[Work task]
Up to the line containing "[56,360,279,376] LCD functions", nothing is kept; from that line through the end of the data below, output every line exactly.

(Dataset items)
# # # # # # #
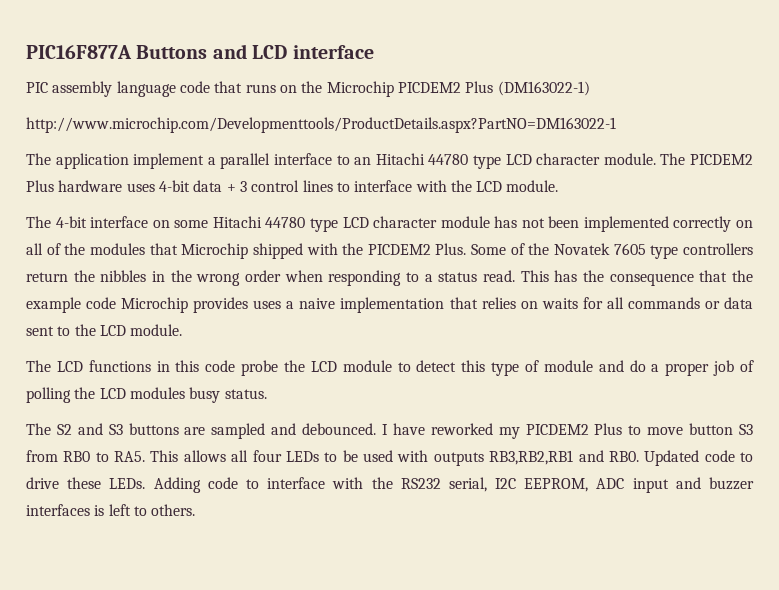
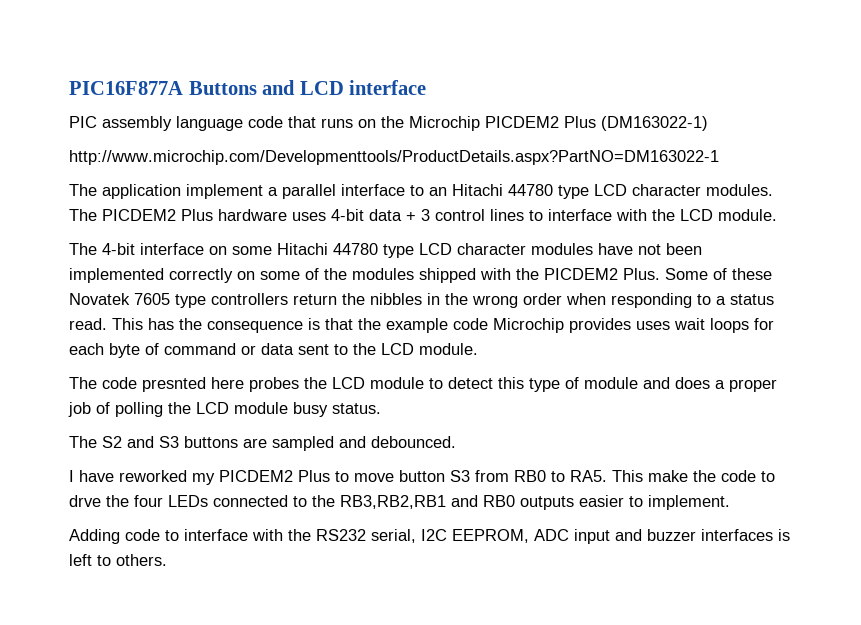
[603,153,656,165] module. -> [706,184,773,196] modules.
[440,216,518,228] module has -> [531,243,633,255] modules have
[26,243,43,255] all -> [260,271,300,280] some
[149,243,249,259] that Microchip -> (414, 274) none
[528,243,550,255] the -> [732,268,772,280] these
(694, 279) none -> [308,318,320,330] is
[286,297,700,313] a naive implementation that relies on waits for all commands -> [674,318,774,333] [69,343,236,358] wait loops for each byte of command
[56,360,279,376] LCD functions in this code probe -> [102,377,299,392] code presnted here probes
[629,360,646,372] do -> [675,377,710,389] does
[129,387,185,399] modules -> [234,402,288,414] module
(377, 429) none -> (456, 442) //
[183,450,753,466] [26,477,146,489] allows all four LEDs to be used with outputs RB3,RB2,RB1 and RB0. Updated code to drive these LEDs. -> [648,470,775,482] [69,495,730,510] make the code to drve the four LEDs connected to the RB3,RB2,RB1 and RB0 outputs easier to implement. //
# # # # # # #
[Solution below]
[56,360,279,376] LCD functions in this code probe -> [102,377,299,392] code presnted here probes
[629,360,646,372] do -> [675,377,710,389] does
[129,387,185,399] modules -> [234,402,288,414] module
(377, 429) none -> (456, 442) //
[183,450,753,466] [26,477,146,489] allows all four LEDs to be used with outputs RB3,RB2,RB1 and RB0. Updated code to drive these LEDs. -> [648,470,775,482] [69,495,730,510] make the code to drve the four LEDs connected to the RB3,RB2,RB1 and RB0 outputs easier to implement. //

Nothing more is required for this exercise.